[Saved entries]
● ● ● ● ● ● ●

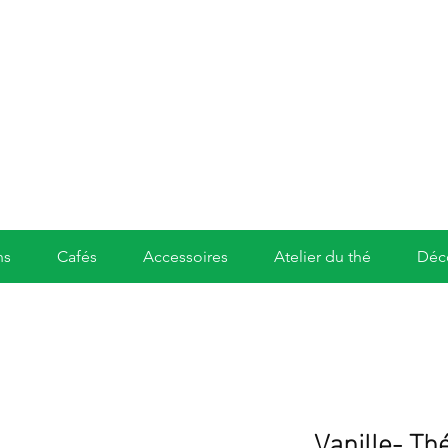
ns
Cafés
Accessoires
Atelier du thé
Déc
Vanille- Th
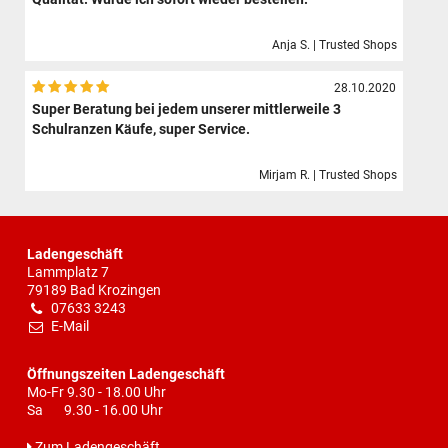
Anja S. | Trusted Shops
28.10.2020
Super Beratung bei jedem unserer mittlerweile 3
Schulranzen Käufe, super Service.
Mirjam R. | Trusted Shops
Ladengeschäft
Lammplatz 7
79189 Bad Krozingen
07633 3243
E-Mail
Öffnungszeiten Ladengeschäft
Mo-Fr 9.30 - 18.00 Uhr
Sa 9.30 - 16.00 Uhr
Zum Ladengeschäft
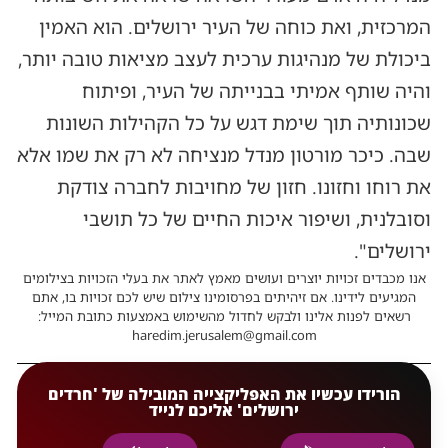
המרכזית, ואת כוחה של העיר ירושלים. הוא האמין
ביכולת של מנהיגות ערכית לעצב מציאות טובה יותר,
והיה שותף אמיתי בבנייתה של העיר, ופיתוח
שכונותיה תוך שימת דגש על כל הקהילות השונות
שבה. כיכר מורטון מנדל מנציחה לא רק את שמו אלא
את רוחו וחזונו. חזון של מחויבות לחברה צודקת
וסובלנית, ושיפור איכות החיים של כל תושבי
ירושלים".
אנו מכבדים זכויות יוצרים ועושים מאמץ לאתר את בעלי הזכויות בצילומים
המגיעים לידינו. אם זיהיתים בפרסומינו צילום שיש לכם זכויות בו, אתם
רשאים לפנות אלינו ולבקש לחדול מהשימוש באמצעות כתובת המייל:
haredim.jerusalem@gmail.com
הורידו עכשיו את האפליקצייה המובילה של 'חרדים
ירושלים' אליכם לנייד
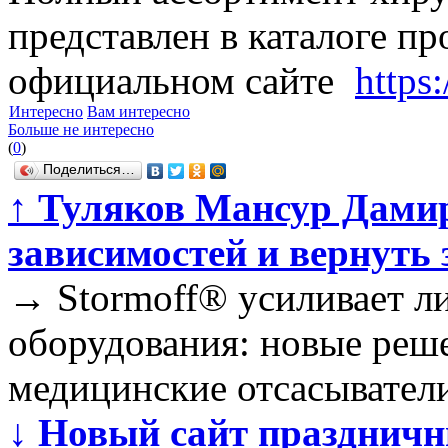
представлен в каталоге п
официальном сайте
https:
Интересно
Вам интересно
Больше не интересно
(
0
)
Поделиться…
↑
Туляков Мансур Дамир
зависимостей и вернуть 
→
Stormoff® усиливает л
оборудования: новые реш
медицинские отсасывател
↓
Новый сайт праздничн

● ● ● ● ● ● ●

** Task requirements **
Please return every line of text in the listing above without any changes, leaving out the pictures.

** Result **
ns
Cafés
Accessoires
Atelier du thé
Déc
Vanille- Th
Anja S. | Trusted Shops
28.10.2020
Super Beratung bei jedem unserer mittlerweile 3
Schulranzen Käufe, super Service.
Mirjam R. | Trusted Shops
Ladengeschäft
Lammplatz 7
79189 Bad Krozingen
07633 3243
E-Mail
Öffnungszeiten Ladengeschäft
Mo-Fr 9.30 - 18.00 Uhr
Sa 9.30 - 16.00 Uhr
Zum Ladengeschäft
המרכזית, ואת כוחה של העיר ירושלים. הוא האמין
ביכולת של מנהיגות ערכית לעצב מציאות טובה יותר,
והיה שותף אמיתי בבנייתה של העיר, ופיתוח
שכונותיה תוך שימת דגש על כל הקהילות השונות
שבה. כיכר מורטון מנדל מנציחה לא רק את שמו אלא
את רוחו וחזונו. חזון של מחויבות לחברה צודקת
וסובלנית, ושיפור איכות החיים של כל תושבי
ירושלים".
אנו מכבדים זכויות יוצרים ועושים מאמץ לאתר את בעלי הזכויות בצילומים
המגיעים לידינו. אם זיהיתים בפרסומינו צילום שיש לכם זכויות בו, אתם
רשאים לפנות אלינו ולבקש לחדול מהשימוש באמצעות כתובת המייל:
haredim.jerusalem@gmail.com
הורידו עכשיו את האפליקצייה המובילה של 'חרדים
ירושלים' אליכם לנייד
представлен в каталоге п
официальном сайте
https:
Интересно
Вам интересно
Больше не интересно
(
0
)
Поделиться…
↑
Туляков Мансур Дамир
зависимостей и вернуть 
→
Stormoff® усиливает л
оборудования: новые реш
медицинские отсасывател
↓
Новый сайт праздничн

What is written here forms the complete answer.